Photoelectrochemical Study on Charge Transfer Properties of TiO2−B Nanowires with an Application as Humidity Sensors

Abstract

One-dimensional (1-D) TiO₂−B nanowires have been synthesized via a facile solvothermal route. The morphology and crystalline structures of the nanowires were characterized by using powder X-ray diffraction, low/high-resolution transmission electron microscopy, and Brunauer−Emmett−Teller methods. It is important with the calcination treatment at 350 °C to maintain 1-D morphologies of the material in the form of single-crystalline TiO₂−B nanowires. In addition, a simple method was used to study the photogenerated charge transfer and photoelectrochemical properties of the TiO₂−B nanowires in comparison with commercial TiO₂ P25 nanoparticles based on the experimental data from the electric field-effected photocurrent action spectrum and Mott−Schottky measurements.
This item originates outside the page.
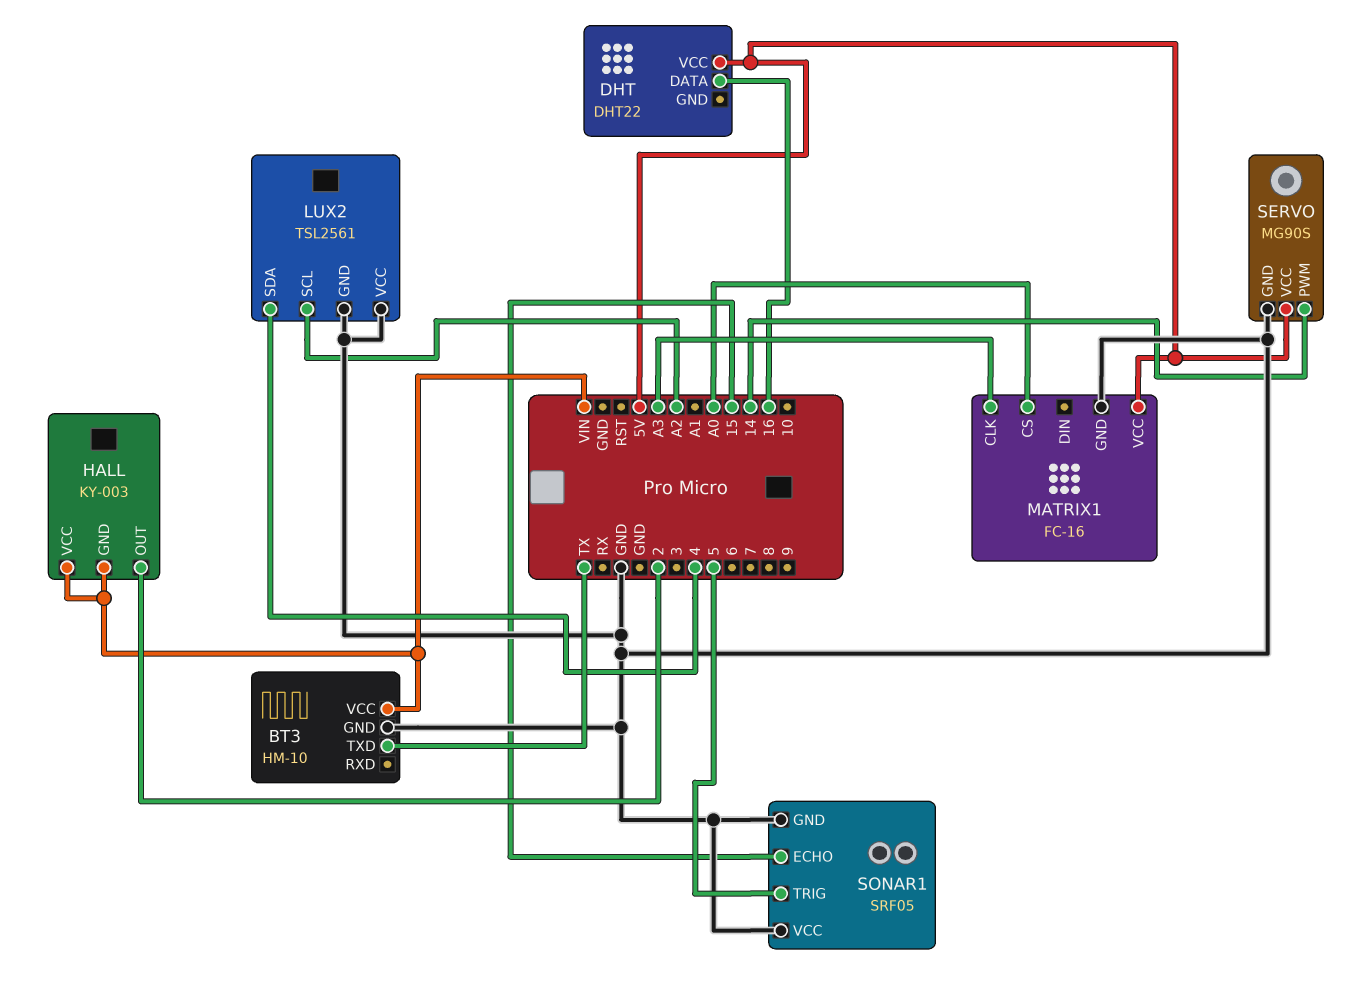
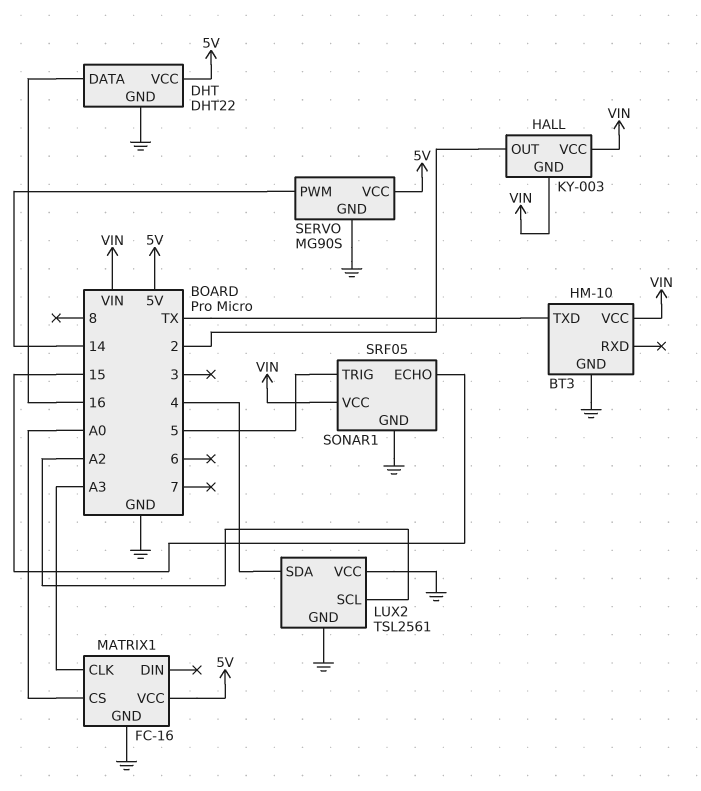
DHT pin GND: none -> GND
SONAR1 pin VCC: GND -> VIN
It was revealed that TiO₂−B nanostructures played an important role in the photoelectrochemical processes. The synthetic TiO₂−B nanowire electrode exhibited unique electronic properties, e.g., favorable charge-transfer ability, negative-shifted appearing flat-band potential, existence of abundant surface states or oxygen vacancies, and high-level dopant density. Moreover, the obtained TiO₂−B nanowires were found to display excellent humidity sensing abilities as functional materials in the humidity sensor application. With relative humidity increased from 5% to 95%, about one and half orders of magnitude change in resistance was observed in the TiO₂−B nanowire-based surface-type humidity sensors.